__What you need to do__. Restate each entry below word for word, without skipping any.

__Given data__.
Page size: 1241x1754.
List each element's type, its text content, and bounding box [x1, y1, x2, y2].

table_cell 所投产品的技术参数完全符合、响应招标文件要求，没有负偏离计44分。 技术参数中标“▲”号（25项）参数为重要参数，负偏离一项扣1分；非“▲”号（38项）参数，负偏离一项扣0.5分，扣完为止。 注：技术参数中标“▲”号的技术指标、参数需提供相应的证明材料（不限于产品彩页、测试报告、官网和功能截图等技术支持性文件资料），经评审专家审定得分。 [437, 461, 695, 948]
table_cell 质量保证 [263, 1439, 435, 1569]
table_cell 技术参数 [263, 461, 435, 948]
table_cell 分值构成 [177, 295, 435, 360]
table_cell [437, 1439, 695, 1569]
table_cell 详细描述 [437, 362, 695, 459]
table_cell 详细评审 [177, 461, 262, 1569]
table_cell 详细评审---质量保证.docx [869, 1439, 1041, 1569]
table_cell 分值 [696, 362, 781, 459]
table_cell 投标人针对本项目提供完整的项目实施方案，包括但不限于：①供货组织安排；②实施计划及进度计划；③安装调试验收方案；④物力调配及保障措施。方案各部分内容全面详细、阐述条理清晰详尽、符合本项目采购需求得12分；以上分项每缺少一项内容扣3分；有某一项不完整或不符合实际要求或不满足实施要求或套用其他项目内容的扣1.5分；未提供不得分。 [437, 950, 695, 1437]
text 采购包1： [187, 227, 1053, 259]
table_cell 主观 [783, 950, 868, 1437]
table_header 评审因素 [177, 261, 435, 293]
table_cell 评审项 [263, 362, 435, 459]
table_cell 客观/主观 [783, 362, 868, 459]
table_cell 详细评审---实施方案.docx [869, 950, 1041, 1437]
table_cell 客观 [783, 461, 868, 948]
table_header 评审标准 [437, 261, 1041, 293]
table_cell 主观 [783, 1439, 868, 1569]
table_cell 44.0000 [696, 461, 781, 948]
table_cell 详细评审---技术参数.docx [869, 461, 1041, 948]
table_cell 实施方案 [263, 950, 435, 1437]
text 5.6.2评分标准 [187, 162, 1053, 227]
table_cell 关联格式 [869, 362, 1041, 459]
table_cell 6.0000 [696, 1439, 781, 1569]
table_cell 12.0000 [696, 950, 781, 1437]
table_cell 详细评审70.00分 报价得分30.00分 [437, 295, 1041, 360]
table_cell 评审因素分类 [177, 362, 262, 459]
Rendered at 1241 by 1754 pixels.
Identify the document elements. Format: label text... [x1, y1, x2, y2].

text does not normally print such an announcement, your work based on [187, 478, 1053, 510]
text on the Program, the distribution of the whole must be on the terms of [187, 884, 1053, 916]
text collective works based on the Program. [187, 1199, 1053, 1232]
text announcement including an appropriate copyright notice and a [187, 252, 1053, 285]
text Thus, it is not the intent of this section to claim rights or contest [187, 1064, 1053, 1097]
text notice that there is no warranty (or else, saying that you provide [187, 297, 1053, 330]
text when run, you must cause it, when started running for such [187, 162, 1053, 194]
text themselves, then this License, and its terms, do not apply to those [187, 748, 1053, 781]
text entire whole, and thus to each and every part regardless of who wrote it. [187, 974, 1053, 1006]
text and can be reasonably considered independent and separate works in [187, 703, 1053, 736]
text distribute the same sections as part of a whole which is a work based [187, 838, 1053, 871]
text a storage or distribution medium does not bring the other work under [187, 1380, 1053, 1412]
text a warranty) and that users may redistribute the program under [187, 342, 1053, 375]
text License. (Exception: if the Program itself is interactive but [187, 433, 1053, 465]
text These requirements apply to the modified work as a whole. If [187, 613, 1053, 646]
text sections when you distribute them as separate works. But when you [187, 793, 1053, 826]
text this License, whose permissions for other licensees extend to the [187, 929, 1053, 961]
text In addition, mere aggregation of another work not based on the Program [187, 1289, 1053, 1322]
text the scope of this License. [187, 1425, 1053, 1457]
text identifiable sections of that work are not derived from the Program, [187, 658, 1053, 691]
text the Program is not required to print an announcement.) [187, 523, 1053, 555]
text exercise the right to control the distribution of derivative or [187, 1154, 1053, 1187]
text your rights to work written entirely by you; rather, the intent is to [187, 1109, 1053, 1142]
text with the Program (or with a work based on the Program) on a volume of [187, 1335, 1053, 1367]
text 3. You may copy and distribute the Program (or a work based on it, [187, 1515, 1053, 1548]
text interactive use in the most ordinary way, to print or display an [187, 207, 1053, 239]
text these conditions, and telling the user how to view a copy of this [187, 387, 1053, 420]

__Answer space__.
Page size: 1241x1754.
List each element's type, its text content, and bounding box [x1, y1, x2, y2].

table_cell 所投产品的技术参数完全符合、响应招标文件要求，没有负偏离计44分。 技术参数中标“▲”号（25项）参数为重要参数，负偏离一项扣1分；非“▲”号（38项）参数，负偏离一项扣0.5分，扣完为止。 注：技术参数中标“▲”号的技术指标、参数需提供相应的证明材料（不限于产品彩页、测试报告、官网和功能截图等技术支持性文件资料），经评审专家审定得分。 [437, 461, 695, 948]
table_cell 质量保证 [263, 1439, 435, 1569]
table_cell 技术参数 [263, 461, 435, 948]
table_cell 分值构成 [177, 295, 435, 360]
table_cell [437, 1439, 695, 1569]
table_cell 详细描述 [437, 362, 695, 459]
table_cell 详细评审 [177, 461, 262, 1569]
table_cell 详细评审---质量保证.docx [869, 1439, 1041, 1569]
table_cell 分值 [696, 362, 781, 459]
table_cell 投标人针对本项目提供完整的项目实施方案，包括但不限于：①供货组织安排；②实施计划及进度计划；③安装调试验收方案；④物力调配及保障措施。方案各部分内容全面详细、阐述条理清晰详尽、符合本项目采购需求得12分；以上分项每缺少一项内容扣3分；有某一项不完整或不符合实际要求或不满足实施要求或套用其他项目内容的扣1.5分；未提供不得分。 [437, 950, 695, 1437]
text 采购包1： [187, 227, 1053, 259]
table_cell 主观 [783, 950, 868, 1437]
table_header 评审因素 [177, 261, 435, 293]
table_cell 评审项 [263, 362, 435, 459]
table_cell 客观/主观 [783, 362, 868, 459]
table_cell 详细评审---实施方案.docx [869, 950, 1041, 1437]
table_cell 客观 [783, 461, 868, 948]
table_header 评审标准 [437, 261, 1041, 293]
table_cell 主观 [783, 1439, 868, 1569]
table_cell 44.0000 [696, 461, 781, 948]
table_cell 详细评审---技术参数.docx [869, 461, 1041, 948]
table_cell 实施方案 [263, 950, 435, 1437]
text 5.6.2评分标准 [187, 162, 1053, 227]
table_cell 关联格式 [869, 362, 1041, 459]
table_cell 6.0000 [696, 1439, 781, 1569]
table_cell 12.0000 [696, 950, 781, 1437]
table_cell 详细评审70.00分 报价得分30.00分 [437, 295, 1041, 360]
table_cell 评审因素分类 [177, 362, 262, 459]
Rendered at 1241 by 1754 pixels.
Identify the document elements. Format: label text... [x1, y1, x2, y2].

text does not normally print such an announcement, your work based on [187, 478, 1053, 510]
text on the Program, the distribution of the whole must be on the terms of [187, 884, 1053, 916]
text collective works based on the Program. [187, 1199, 1053, 1232]
text announcement including an appropriate copyright notice and a [187, 252, 1053, 285]
text Thus, it is not the intent of this section to claim rights or contest [187, 1064, 1053, 1097]
text notice that there is no warranty (or else, saying that you provide [187, 297, 1053, 330]
text when run, you must cause it, when started running for such [187, 162, 1053, 194]
text themselves, then this License, and its terms, do not apply to those [187, 748, 1053, 781]
text entire whole, and thus to each and every part regardless of who wrote it. [187, 974, 1053, 1006]
text and can be reasonably considered independent and separate works in [187, 703, 1053, 736]
text distribute the same sections as part of a whole which is a work based [187, 838, 1053, 871]
text a storage or distribution medium does not bring the other work under [187, 1380, 1053, 1412]
text a warranty) and that users may redistribute the program under [187, 342, 1053, 375]
text License. (Exception: if the Program itself is interactive but [187, 433, 1053, 465]
text These requirements apply to the modified work as a whole. If [187, 613, 1053, 646]
text sections when you distribute them as separate works. But when you [187, 793, 1053, 826]
text this License, whose permissions for other licensees extend to the [187, 929, 1053, 961]
text In addition, mere aggregation of another work not based on the Program [187, 1289, 1053, 1322]
text the scope of this License. [187, 1425, 1053, 1457]
text identifiable sections of that work are not derived from the Program, [187, 658, 1053, 691]
text the Program is not required to print an announcement.) [187, 523, 1053, 555]
text exercise the right to control the distribution of derivative or [187, 1154, 1053, 1187]
text your rights to work written entirely by you; rather, the intent is to [187, 1109, 1053, 1142]
text with the Program (or with a work based on the Program) on a volume of [187, 1335, 1053, 1367]
text 3. You may copy and distribute the Program (or a work based on it, [187, 1515, 1053, 1548]
text interactive use in the most ordinary way, to print or display an [187, 207, 1053, 239]
text these conditions, and telling the user how to view a copy of this [187, 387, 1053, 420]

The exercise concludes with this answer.